This week the leading political blocs in the upcoming General Election released their respective manifestos. Jubilee sought to convince Kenyans that it needs another term to finish the job it began in 2013. NASA presented an agenda for full implementation of the 2010 Constitution, focusing on equity and inclusivity. Both documents present competing visions of where we are as a country, and where we ought to go.
On one hand, Jubilee sees the country needing further investments in infrastructure and improvements in the business environment. Its vision of government intervention in the economy is driven by the need to enable private investment. On the other hand is NASA, whose manifesto suggests a firm belief that the 2010 Constitution has not been implemented to the letter; and that the country requires a structural transformation to guarantee equitable sharing of national resources, social inclusivity, and equality before the law and the government for all Kenyans. On a spatial left-right scaling, NASA’s manifesto is decidedly to the left of Jubilee.

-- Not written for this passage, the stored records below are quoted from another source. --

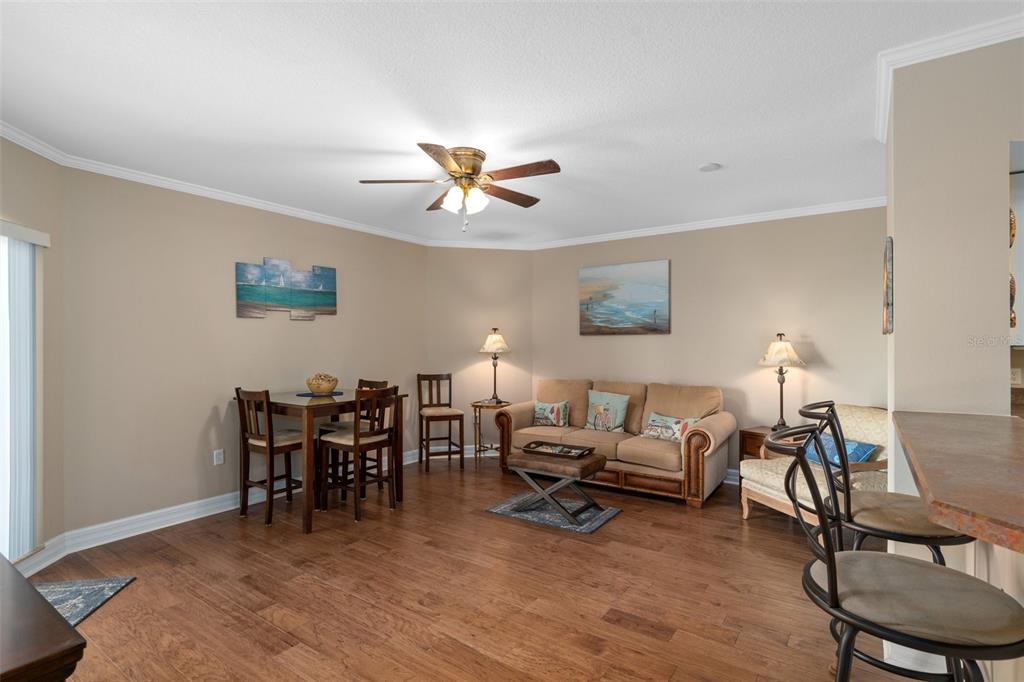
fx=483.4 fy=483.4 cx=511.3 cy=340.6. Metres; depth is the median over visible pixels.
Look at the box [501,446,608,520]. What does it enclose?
ottoman
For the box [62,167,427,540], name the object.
left wall
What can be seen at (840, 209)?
crown molding
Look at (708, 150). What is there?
ceiling
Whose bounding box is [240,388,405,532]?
dining table
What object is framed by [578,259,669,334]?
beach painting
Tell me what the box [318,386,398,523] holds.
dining chair
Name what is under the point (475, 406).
side table
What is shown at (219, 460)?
wall socket
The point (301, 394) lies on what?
placemat
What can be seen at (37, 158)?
left wall
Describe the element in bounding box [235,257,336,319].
beach painting
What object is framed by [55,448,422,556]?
baseboard
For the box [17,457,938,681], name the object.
floor
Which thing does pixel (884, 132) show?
crown molding
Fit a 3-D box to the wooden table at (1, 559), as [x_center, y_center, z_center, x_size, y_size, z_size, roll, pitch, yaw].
[-1.625,1.002,1.169,1.409,0.752,0.629,0,0,35]
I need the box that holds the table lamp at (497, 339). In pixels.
[479,328,510,404]
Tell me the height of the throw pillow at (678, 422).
0.256 m
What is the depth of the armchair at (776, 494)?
3.56 m
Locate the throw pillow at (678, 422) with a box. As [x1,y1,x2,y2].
[642,412,697,442]
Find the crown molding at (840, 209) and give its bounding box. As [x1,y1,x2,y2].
[528,196,888,249]
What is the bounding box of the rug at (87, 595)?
[35,575,136,627]
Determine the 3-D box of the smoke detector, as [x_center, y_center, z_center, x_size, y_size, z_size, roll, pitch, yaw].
[1.394,-1.223,3.410,0.147,0.025,0.147,0,0,35]
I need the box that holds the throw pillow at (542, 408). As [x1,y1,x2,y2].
[532,399,568,426]
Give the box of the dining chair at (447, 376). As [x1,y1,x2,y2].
[417,372,464,472]
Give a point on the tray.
(544, 452)
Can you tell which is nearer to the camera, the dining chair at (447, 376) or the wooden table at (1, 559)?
the wooden table at (1, 559)
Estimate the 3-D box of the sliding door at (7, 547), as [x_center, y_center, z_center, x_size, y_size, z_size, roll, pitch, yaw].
[-2.887,0.348,2.148,0.117,1.973,1.758,0,0,-8]
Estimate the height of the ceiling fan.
0.513 m
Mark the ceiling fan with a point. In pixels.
(467, 168)
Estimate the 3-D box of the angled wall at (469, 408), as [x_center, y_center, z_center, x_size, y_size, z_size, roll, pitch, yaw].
[-0.396,0.096,5.996,1.411,2.625,0.140,0,0,-12]
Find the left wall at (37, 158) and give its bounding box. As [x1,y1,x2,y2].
[0,133,64,573]
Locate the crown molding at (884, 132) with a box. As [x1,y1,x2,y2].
[874,12,1023,142]
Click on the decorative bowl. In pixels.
(317, 384)
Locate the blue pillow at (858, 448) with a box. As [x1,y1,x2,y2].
[806,434,878,467]
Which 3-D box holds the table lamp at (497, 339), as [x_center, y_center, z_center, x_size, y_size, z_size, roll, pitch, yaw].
[-0.192,0.285,5.683,0.365,0.876,0.363,0,0,35]
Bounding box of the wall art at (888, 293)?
[882,236,892,334]
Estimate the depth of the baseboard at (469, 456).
5.84 m
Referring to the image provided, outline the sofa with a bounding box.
[494,377,733,505]
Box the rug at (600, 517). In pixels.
[485,488,621,533]
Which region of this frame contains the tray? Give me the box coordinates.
[521,441,593,459]
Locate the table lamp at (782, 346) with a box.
[758,334,804,431]
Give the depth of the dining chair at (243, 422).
3.79 m
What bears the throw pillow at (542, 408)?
on the sofa
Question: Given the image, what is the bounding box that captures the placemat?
[294,390,343,397]
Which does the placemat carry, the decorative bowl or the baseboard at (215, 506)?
the decorative bowl
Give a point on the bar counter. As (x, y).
(922, 470)
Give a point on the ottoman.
(592, 464)
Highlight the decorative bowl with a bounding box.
[305,373,337,394]
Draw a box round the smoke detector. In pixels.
[698,162,721,171]
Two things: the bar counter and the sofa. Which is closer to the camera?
the bar counter
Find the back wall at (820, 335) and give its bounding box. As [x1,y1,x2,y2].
[527,207,885,479]
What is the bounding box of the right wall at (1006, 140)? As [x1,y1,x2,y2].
[887,34,1023,651]
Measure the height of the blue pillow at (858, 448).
0.221 m
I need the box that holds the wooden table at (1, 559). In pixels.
[0,554,86,681]
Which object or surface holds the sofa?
on the floor
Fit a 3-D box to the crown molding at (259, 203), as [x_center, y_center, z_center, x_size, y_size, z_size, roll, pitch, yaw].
[-2.159,-1.179,4.136,0.072,0.081,4.485,0,0,35]
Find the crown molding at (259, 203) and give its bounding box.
[0,122,431,247]
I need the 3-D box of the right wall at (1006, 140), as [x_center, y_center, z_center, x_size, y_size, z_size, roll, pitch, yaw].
[3.014,0.073,1.397,3.113,2.647,0.489,0,0,35]
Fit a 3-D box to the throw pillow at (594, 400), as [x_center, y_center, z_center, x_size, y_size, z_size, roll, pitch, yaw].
[0.981,0.740,5.036,0.492,0.423,0.203,0,0,35]
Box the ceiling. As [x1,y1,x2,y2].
[0,0,1022,247]
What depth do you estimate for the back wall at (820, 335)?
4.74 m
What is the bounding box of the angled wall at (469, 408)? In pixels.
[427,246,532,456]
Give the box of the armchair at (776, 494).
[739,403,887,527]
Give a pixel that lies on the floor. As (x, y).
(626, 519)
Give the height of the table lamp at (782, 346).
0.872 m
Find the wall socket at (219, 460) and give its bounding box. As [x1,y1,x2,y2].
[213,448,224,464]
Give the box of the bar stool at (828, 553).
[770,422,1023,681]
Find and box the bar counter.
[891,410,1023,554]
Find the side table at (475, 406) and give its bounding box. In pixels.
[471,399,512,468]
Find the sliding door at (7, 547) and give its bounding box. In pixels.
[0,225,42,565]
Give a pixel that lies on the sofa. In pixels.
(694, 466)
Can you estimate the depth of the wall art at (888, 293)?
2.22 m
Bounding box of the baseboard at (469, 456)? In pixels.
[405,444,497,462]
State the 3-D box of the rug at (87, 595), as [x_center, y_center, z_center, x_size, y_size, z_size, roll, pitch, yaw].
[-2.502,1.408,2.397,0.671,0.011,0.977,0,0,-5]
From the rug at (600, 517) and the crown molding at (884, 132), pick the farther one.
the rug at (600, 517)
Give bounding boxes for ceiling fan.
[358,143,559,231]
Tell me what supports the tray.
on the ottoman
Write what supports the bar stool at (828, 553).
on the floor
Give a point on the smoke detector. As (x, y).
(706, 168)
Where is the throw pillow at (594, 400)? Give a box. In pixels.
[585,389,630,432]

Both manifestos and visions for Kenya’s future have merits and demerits. Jubilee has a case to make for working with the country we have without re-litigating the political settlement of 2010 and its implementation in 2013. Restructuring society does not always yield the desired results, and can indeed be destructive. Their vision of doing their best build infrastructure and letting hardworking Kenyans do the rest makes sense if one believes that you go to battle with the army you have. Their proposed vision of Kenya is grounded on the idea that a rising tide, even if marked by high levels of inequality, lifts all boats. Simply stated, it is a vision that prizes ends rather than means.

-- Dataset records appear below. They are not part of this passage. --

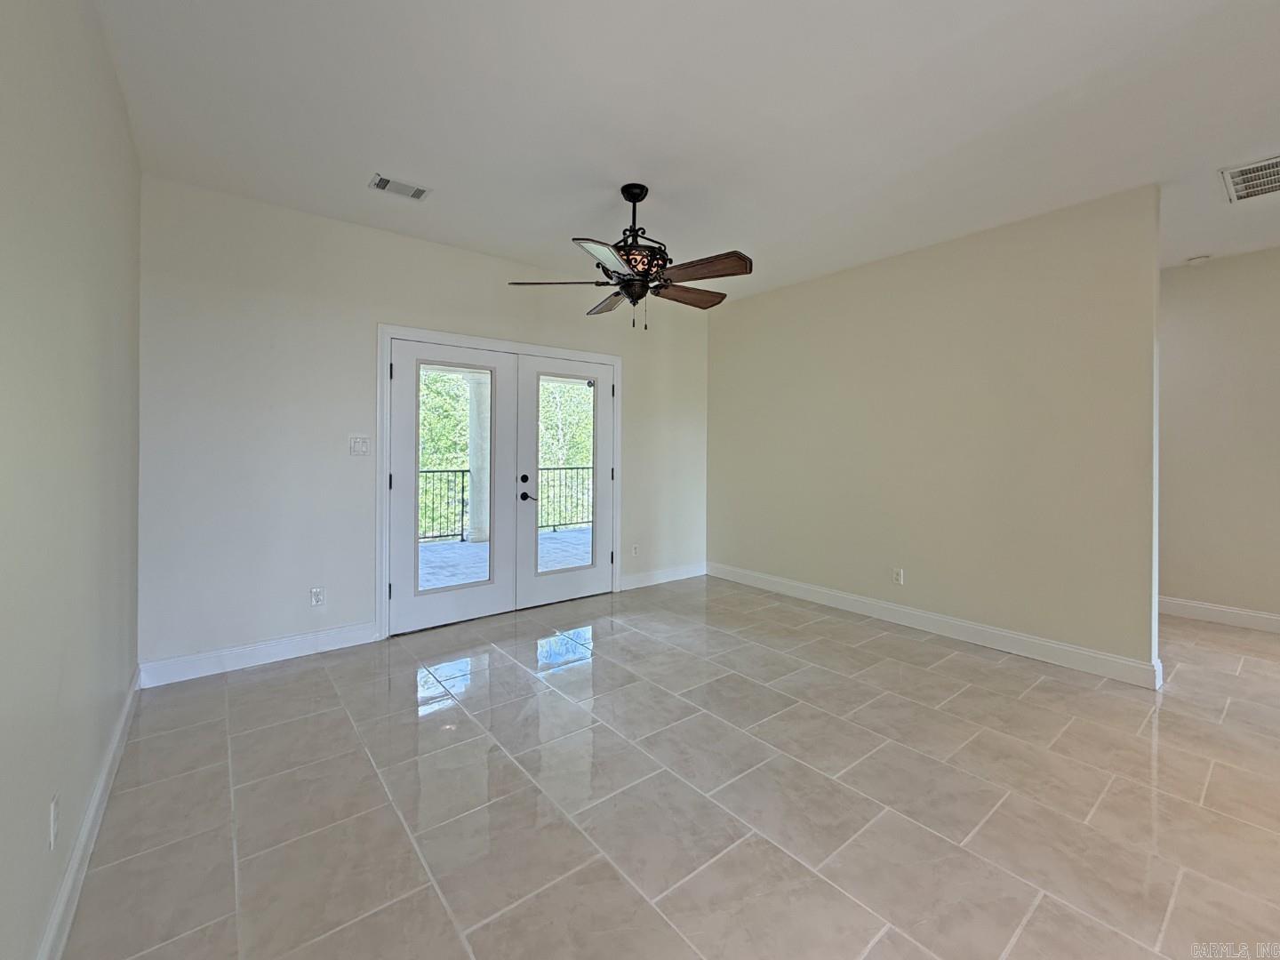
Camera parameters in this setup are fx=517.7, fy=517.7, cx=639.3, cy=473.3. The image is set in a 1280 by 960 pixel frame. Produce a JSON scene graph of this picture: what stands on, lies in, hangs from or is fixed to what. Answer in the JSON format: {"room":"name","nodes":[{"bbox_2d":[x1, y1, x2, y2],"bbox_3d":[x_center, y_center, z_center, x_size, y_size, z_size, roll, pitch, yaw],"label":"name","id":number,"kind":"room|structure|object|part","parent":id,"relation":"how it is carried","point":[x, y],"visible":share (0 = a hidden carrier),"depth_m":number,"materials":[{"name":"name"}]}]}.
{"room":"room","nodes":[
{"label":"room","id":0,"kind":"room"},
{"bbox_2d":[0,0,143,959],"bbox_3d":[-1.026,-0.162,0.617,0.145,2.765,5.248,0,1,-39],"label":"left wall","id":1,"kind":"structure","parent":0,"point":[112,98],"depth_m":1.36,"materials":[{"name":"paint"}]},
{"bbox_2d":[48,792,59,849],"bbox_3d":[-1.456,0.864,1.291,0.009,0.115,0.070,0,1,-39],"label":"wall socket","id":2,"kind":"object","parent":1,"relation":"attached to","point":[54,805],"visible":0.98,"depth_m":1.28,"materials":[{"name":"white plastic"}]},
{"bbox_2d":[36,668,140,959],"bbox_3d":[-1.075,1.123,0.830,0.016,0.121,4.680,0,1,-39],"label":"baseboard","id":3,"kind":"structure","parent":1,"relation":"attached to","point":[91,816],"depth_m":1.51,"materials":[{"name":"white paint"}]},
{"bbox_2d":[136,177,710,675],"bbox_3d":[-0.962,-0.257,4.218,4.537,2.756,0.153,0,1,-39],"label":"back wall","id":4,"kind":"structure","parent":0,"point":[396,302],"depth_m":3.19,"materials":[{"name":"white paint"}]},
{"bbox_2d":[136,620,381,687],"bbox_3d":[-2.210,1.066,3.116,1.177,0.129,0.015,0,1,-39],"label":"baseboard","id":5,"kind":"structure","parent":4,"relation":"attached to","point":[279,649],"depth_m":3.05,"materials":[{"name":"white paint"}]},
{"bbox_2d":[309,586,325,606],"bbox_3d":[-2.046,0.783,3.289,0.072,0.118,0.009,0,1,-39],"label":"wall socket","id":6,"kind":"object","parent":4,"relation":"attached to","point":[314,593],"visible":0.99,"depth_m":3.29,"materials":[{"name":"white plastic"}]},
{"bbox_2d":[349,435,370,455],"bbox_3d":[-1.849,-0.182,3.422,0.110,0.122,0.015,0,1,-39],"label":"light switch","id":7,"kind":"object","parent":4,"relation":"attached to","point":[358,444],"visible":0.98,"depth_m":3.42,"materials":[{"name":"white plastic"}]},
{"bbox_2d":[377,324,623,639],"bbox_3d":[-1.011,0.043,4.244,2.099,2.144,0.159,0,1,-39],"label":"door frame","id":8,"kind":"structure","parent":4,"relation":"attached to","point":[605,358],"depth_m":3.69,"materials":[{"name":"white paint"}]},
{"bbox_2d":[386,338,514,633],"bbox_3d":[-1.374,0.087,3.822,0.874,2.023,0.101,0,1,-39],"label":"left french door","id":9,"kind":"structure","parent":8,"relation":"in","point":[404,504],"depth_m":3.75,"materials":[{"name":"white paint"}]},
{"bbox_3d":[-1.349,0.070,3.777,0.420,1.623,0.088,0,1,-39],"label":"glass panel","id":10,"kind":"part","parent":9,"relation":"part of","materials":[{"name":"glass"}]},
{"bbox_2d":[516,352,615,606],"bbox_3d":[-0.596,0.066,4.388,0.920,2.036,0.105,0,1,-39],"label":"right french door","id":11,"kind":"structure","parent":8,"relation":"in","point":[523,523],"depth_m":4.31,"materials":[{"name":"white paint"}]},
{"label":"deadbolt","id":12,"kind":"part","parent":11,"relation":"part of","materials":[{"name":"black metal"}]},
{"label":"lever handle","id":13,"kind":"part","parent":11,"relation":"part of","materials":[{"name":"black metal"}]},
{"bbox_2d":[630,543,639,556],"bbox_3d":[-0.047,0.731,4.902,0.076,0.120,0.013,0,1,-39],"label":"wall socket","id":14,"kind":"object","parent":4,"relation":"attached to","point":[635,549],"visible":0.99,"depth_m":4.90,"materials":[{"name":"white plastic"}]},
{"bbox_2d":[618,561,705,591],"bbox_3d":[0.252,1.013,5.131,1.126,0.127,0.016,0,1,-39],"label":"baseboard","id":15,"kind":"structure","parent":4,"relation":"attached to","point":[682,576],"depth_m":5.08,"materials":[{"name":"white paint"}]},
{"bbox_2d":[61,572,1279,959],"bbox_3d":[1.833,1.239,2.223,6.082,0.107,6.901,0,1,-39],"label":"tile floor","id":16,"kind":"structure","parent":0,"point":[1183,891],"depth_m":1.88,"materials":[{"name":"tile"}]},
{"bbox_2d":[92,0,1279,303],"bbox_3d":[1.580,-1.617,2.279,6.324,0.121,6.320,0,1,-39],"label":"ceiling","id":17,"kind":"structure","parent":0,"point":[354,176],"depth_m":2.27,"materials":[{"name":"white paint"}]},
{"bbox_2d":[368,172,431,199],"bbox_3d":[-1.337,-1.593,2.886,0.289,0.013,0.168,0,1,-39],"label":"ceiling vent","id":18,"kind":"object","parent":17,"relation":"attached to","point":[382,181],"visible":0.99,"depth_m":2.88,"materials":[{"name":"white metal"}]},
{"bbox_2d":[506,182,751,328],"bbox_3d":[0.013,-1.212,2.935,1.291,0.777,1.287,0,1,-27],"label":"ceiling fan","id":19,"kind":"object","parent":17,"relation":"hanging from","point":[629,286],"visible":0.99,"depth_m":2.83,"materials":[{"name":"brown metal"}]},
{"bbox_3d":[-0.459,-1.040,2.830,0.536,0.045,0.298,1,1,-1],"label":"blade","id":20,"kind":"part","parent":19,"relation":"part of","materials":[{"name":"brown wood"}]},
{"bbox_3d":[-0.152,-1.030,2.499,0.444,0.043,0.409,0,1,-39],"label":"blade","id":21,"kind":"part","parent":19,"relation":"part of","materials":[{"name":"brown wood"}]},
{"bbox_3d":[-0.195,-1.052,3.195,0.258,0.059,0.536,0,1,-27],"label":"blade","id":22,"kind":"part","parent":19,"relation":"part of","materials":[{"name":"brown wood"}]},
{"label":"downrod","id":23,"kind":"part","parent":19,"relation":"part of","materials":[{"name":"black metal"}]},
{"bbox_3d":[-0.026,-1.156,2.894,0.314,0.158,0.308,0,1,-39],"label":"motor housing","id":24,"kind":"part","parent":19,"relation":"part of","materials":[{"name":"black metal"}]},
{"bbox_3d":[0.281,-1.048,3.066,0.522,0.061,0.214,0,1,-27],"label":"blade","id":25,"kind":"part","parent":19,"relation":"part of","materials":[{"name":"brown wood"}]},
{"bbox_3d":[0.310,-1.047,2.688,0.280,0.061,0.492,0,1,-39],"label":"blade","id":26,"kind":"part","parent":19,"relation":"part of","materials":[{"name":"brown wood"}]},
{"bbox_2d":[1186,253,1211,264],"bbox_3d":[4.224,-1.606,3.917,0.126,0.038,0.129,0,1,-39],"label":"smoke detector","id":27,"kind":"object","parent":17,"relation":"attached to","point":[1194,261],"visible":0.99,"depth_m":3.89,"materials":[{"name":"white"}]},
{"bbox_2d":[1218,154,1279,202],"bbox_3d":[3.363,-1.568,2.682,0.515,0.014,0.430,0,1,-39],"label":"ceiling vent","id":28,"kind":"object","parent":17,"relation":"attached to","point":[1265,189],"visible":1,"depth_m":2.76,"materials":[{"name":"white metal"}]},
{"bbox_2d":[706,184,1162,683],"bbox_3d":[1.799,-0.244,4.119,0.129,2.761,3.373,0,1,-39],"label":"right wall","id":29,"kind":"structure","parent":0,"point":[751,308],"depth_m":3.49,"materials":[{"name":"beige paint"}]},
{"bbox_2d":[891,567,903,584],"bbox_3d":[1.967,0.786,3.954,0.009,0.117,0.070,0,1,-39],"label":"wall socket","id":30,"kind":"object","parent":29,"relation":"attached to","point":[897,579],"visible":0.98,"depth_m":3.95,"materials":[{"name":"white plastic"}]},
{"bbox_2d":[707,560,1163,690],"bbox_3d":[1.769,1.064,4.102,0.017,0.125,3.402,0,1,-39],"label":"baseboard","id":31,"kind":"structure","parent":29,"relation":"attached to","point":[1103,657],"depth_m":3.51,"materials":[{"name":"white paint"}]},
{"bbox_2d":[1157,247,1279,627],"bbox_3d":[4.479,-0.232,3.877,0.137,2.766,4.977,0,1,-39],"label":"far right wall","id":32,"kind":"structure","parent":0,"point":[1191,286],"depth_m":3.91,"materials":[{"name":"beige paint"}]},
{"bbox_2d":[1158,595,1279,632],"bbox_3d":[4.631,1.073,3.617,0.016,0.128,4.610,0,1,-39],"label":"baseboard","id":33,"kind":"structure","parent":32,"relation":"attached to","point":[1202,606],"depth_m":3.91,"materials":[{"name":"white paint"}]},
{"label":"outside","id":34,"kind":"structure","parent":0,"visible":0},
{"bbox_2d":[418,526,593,590],"bbox_3d":[-2.061,1.098,5.713,10.116,0.139,3.296,0,1,-39],"label":"balcony floor","id":35,"kind":"structure","parent":34,"point":[457,544],"depth_m":6.20,"materials":[{"name":"grey"}]},
{"bbox_2d":[418,467,470,543],"bbox_3d":[-4.314,0.382,6.204,4.913,1.193,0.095,0,1,-39],"label":"balcony railing","id":36,"kind":"object","parent":35,"relation":"on","point":[462,471],"visible":0.28,"depth_m":7.42,"materials":[{"name":"metal"}]},
{"bbox_2d":[464,369,491,543],"bbox_3d":[-2.325,-0.257,7.602,0.368,2.481,0.381,0,1,-39],"label":"porch column","id":37,"kind":"structure","parent":35,"relation":"on","point":[478,536],"depth_m":7.50,"materials":[{"name":"white paint"}]},
{"bbox_2d":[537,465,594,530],"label":"balcony railing","id":38,"kind":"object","parent":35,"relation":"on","point":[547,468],"visible":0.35,"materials":[{"name":"black metal"}]},
{"label":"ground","id":39,"kind":"structure","parent":34,"visible":0},
{"bbox_2d":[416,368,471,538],"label":"tree","id":40,"kind":"object","parent":39,"relation":"on","point":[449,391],"visible":0.19,"materials":[{"name":"green plant"}]},
{"bbox_2d":[539,378,593,521],"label":"tree","id":41,"kind":"object","parent":39,"relation":"on","point":[555,391],"visible":0.24,"materials":[{"name":"green plant"}]}
]}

NASA’s vision of structural transformation is also valid in its own right. It prizes means and ends. Their plan appears to be informed by the idea no society can continue to cohere if there is a deep sense of structural inequality and discrimination. That we can have all the roads and bridges we need, but still flounder if a sizeable proportion of Kenyans still feel like second class citizens in their own land. It is hard to say which vision fits the country best. Kenyans who have seen their lives improve over the last four years will most certainly want to eschew any radical changes. Those who have seen their economic situation stagnate or worsen want change now. Looking at the numbers, there is ample evidence in support of either argument.
It is also worth noting that both manifestos are conspicuously missing any hard numbers on the cost of their proposed agendas. This, I believe, ought not be seen as a problem. Now that we have starkly different visions of the future from the two leading candidates, it will be up to voters to decide our collective fate. The better vision will be the one chosen by voters on August 8.